Posted by: valerief on September 20, 2004 07:40 PM

I'd like to add one more bad experience with Travelocity.
I tried to get my trip to Brazil booked one month in advance, just to be sure.
Travelocity offered one of the cheapest flights at that moment so I bought a round trip ticket from LA to Rio de Janeiro.
A couple of days after I got the paper tickets (which cost me $20.00 for the FEDEX charges - their only alternative for shipping the tickets), Travelocity emailed me saying that the airline had changed a flight and I need to call them. I did. After navigating through millions of prompts and not being able to clearly communicate with the automated answering system, the first thing I was asked by a live person was if I was satisfied with the changes. I said I didn't know what the changes were, which I didn't, really. I don't mean to sound chauvinistic because English is my second language as well, but the operator could hardly speak an intelligible English. I tried to jot down the flight changes but gave up because the dates and times weren't making sense to me, I then asked him to email me the new itinerary; it took me two more calls and talking to two other operators, and one more day to get an itinerary.
Well, they had changed my return flight from Rio for the next day, but did not change the domestic flight from JFK to LA.
The way the itinerary stated, I'd have had to travel in time some 12 hours to be able to catch the domestic flight. I called and went through the same ordeal with the automated system.
Again, first thing asked: "...and are you happy with the changes?" (I got asked this question everytime I called, mind you) I said I'd be happy if indeed they could bring me back in time 12 hours; my mistake: I confused operator totally.
One operator actually made return the tickets and pay for the Fedex charges myself, and stupidly, I did it.
In the midst of the matter, I called all the airlines involved in my trip. The international airline actually told me that Travelocity has been posting and selling tickets to non-existing flights on their site!

For four days, I kept getting emails signed by different "operators", who I don't believe exist, confirming the same incorrect itinerary.

To make an already long-winded story short, it took me fours days, countless aggravating calls, an extra $20.00 wasted in FEDEX charges (later on I find out that it was not necessary return the tickets) to be told that all I had to do was to present the tickets at the airline counter and that they would rebook me on a later flight.

I am still one week away from my departure and, honestly, I am still not sure what's going to happen.
I swear I will never, ever, ever, again use Travelocity...even if they offer me a free ticket...and urge everyone to avid them like the plague.

Posted by: Joe Chiavoloni on July 29, 2005 11:39 PM

I have accumulated $700 worth of certificates by using Travelocity's Master Card over the last 3 years, and now they tell me I need to use them in two months or loose them.
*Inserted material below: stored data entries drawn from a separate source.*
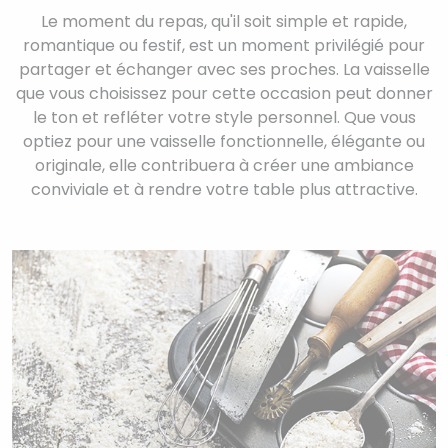
Le moment du repas, qu'il soit simple et rapide,
romantique ou festif, est un moment privilégié pour
partager et échanger avec ses proches. La vaisselle
que vous choisissez pour cette occasion peut donner
le ton et refléter votre style personnel. Que vous
optiez pour une vaisselle fonctionnelle, élégante ou
originale, elle contribuera à créer une ambiance
conviviale et à rendre votre table plus attractive.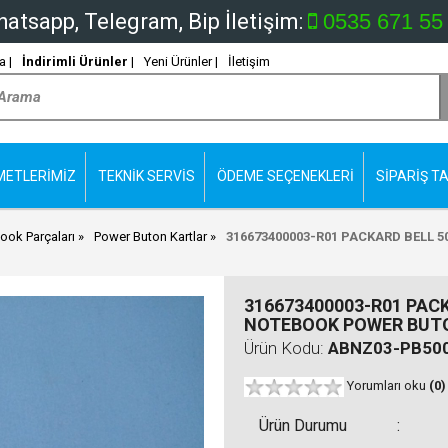
atsapp, Telegram, Bip İletişim:
0535 671 55
 |
İndirimli Ürünler
|
Yeni Ürünler |
İletişim
METLERİMİZ
TEKNİK SERVİS
ÖDEME SEÇENEKLERİ
SİPARİŞ TA
ook Parçaları
Power Buton Kartlar
316673400003-R01 PACKARD BELL 
316673400003-R01 PACK
NOTEBOOK POWER BUT
Ürün Kodu:
ABNZ03-PB50
Yorumları oku
(0)
Ürün Durumu
: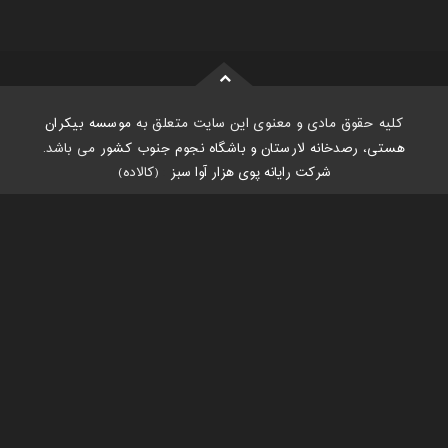
کلیه حقوق مادی و معنوی این سایت متعلق به
موسسه بیکران
هستی، رصدخانه لارستان و باشگاه نجوم جنوب کشور
می باشد.
شرکت رایانه پوی هزار آوا سبز
:
(کالاده)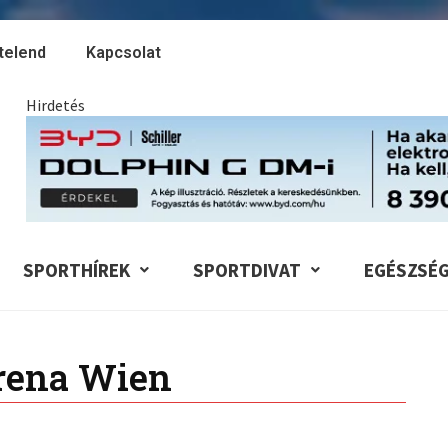
telend
Kapcsolat
Hirdetés
SPORTHÍREK
SPORTDIVAT
EGÉSZSÉ
rena Wien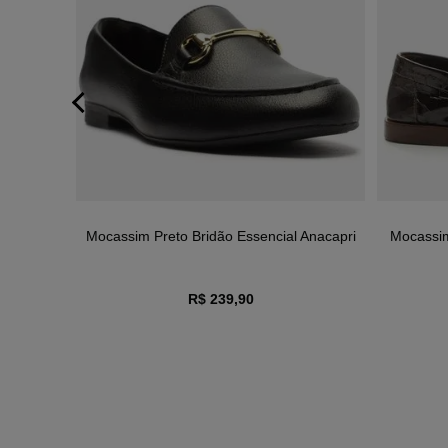
do Couro
Mocassim Preto Bridão Essencial Anacapri
Mocassi
R$ 239,90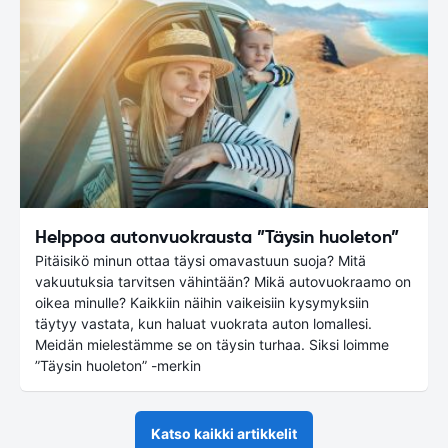
Helppoa autonvuokrausta ”Täysin huoleton”
Pitäisikö minun ottaa täysi omavastuun suoja? Mitä
vakuutuksia tarvitsen vähintään? Mikä autovuokraamo on
oikea minulle? Kaikkiin näihin vaikeisiin kysymyksiin
täytyy vastata, kun haluat vuokrata auton lomallesi.
Meidän mielestämme se on täysin turhaa. Siksi loimme
”Täysin huoleton” -merkin
Katso kaikki artikkelit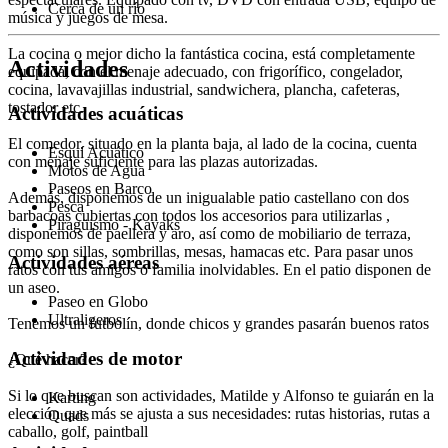
Cerca de un río
música y juegos de mesa.
La cocina o mejor dicho la fantástica cocina, está completamente
Actividades
equipada, con el menaje adecuado, con frigorífico, congelador,
cocina, lavavajillas industrial, sandwichera, plancha, cafeteras,
tostador etc.
Actividades acuáticas
El comedor, situado en la planta baja, al lado de la cocina, cuenta
Esquí Acuático
con menaje suficiente para las plazas autorizadas.
Motos de Agua
Paseos en Barco
Además, disponemos de un inigualable patio castellano con dos
Pesca
barbacoas cubiertas con todos los accesorios para utilizarlas ,
Piragüismo - Kayaks
disponemos de paellera y aro, así como de mobiliario de terraza,
como son sillas, sombrillas, mesas, hamacas etc. Para pasar unos
Actividades aéreas
ratos con tus amigos o familia inolvidables. En el patio disponen de
un aseo.
Paseo en Globo
Ultraligeros
Tenemos un futbolín, donde chicos y grandes pasarán buenos ratos
Actividades de motor
¿Qué hacer?
Si lo que buscan son actividades, Matilde y Alfonso te guiarán en la
Karting
elección que más se ajusta a sus necesidades: rutas historias, rutas a
Quads
caballo, golf, paintball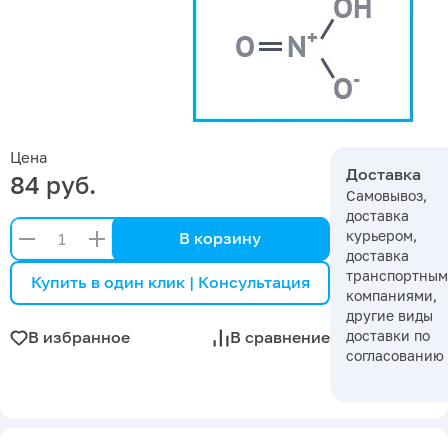
Цена
Доставка
84 руб.
Самовывоз,
доставка
курьером,
В корзину
доставка
транспортны
Купить в один клик | Консультация
компаниями,
другие виды
доставки по
В избранное
В сравнение
согласованию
Two months to plan a trip!!
Citi Bank, who issued the card, says they are ending their relationship with Travelocity. A representative from Citi Bank said if I have a beef about losing my Travelocity rewards, talk to Travelocity. Travelocity said talk to Citi Bank. Apparently, a lot of irate passengers are jamming up the phone lines, and neither company wants to take responsibility.
I am very angry that after three years of earning these rewards, they are giving me such a short notice about their expiration.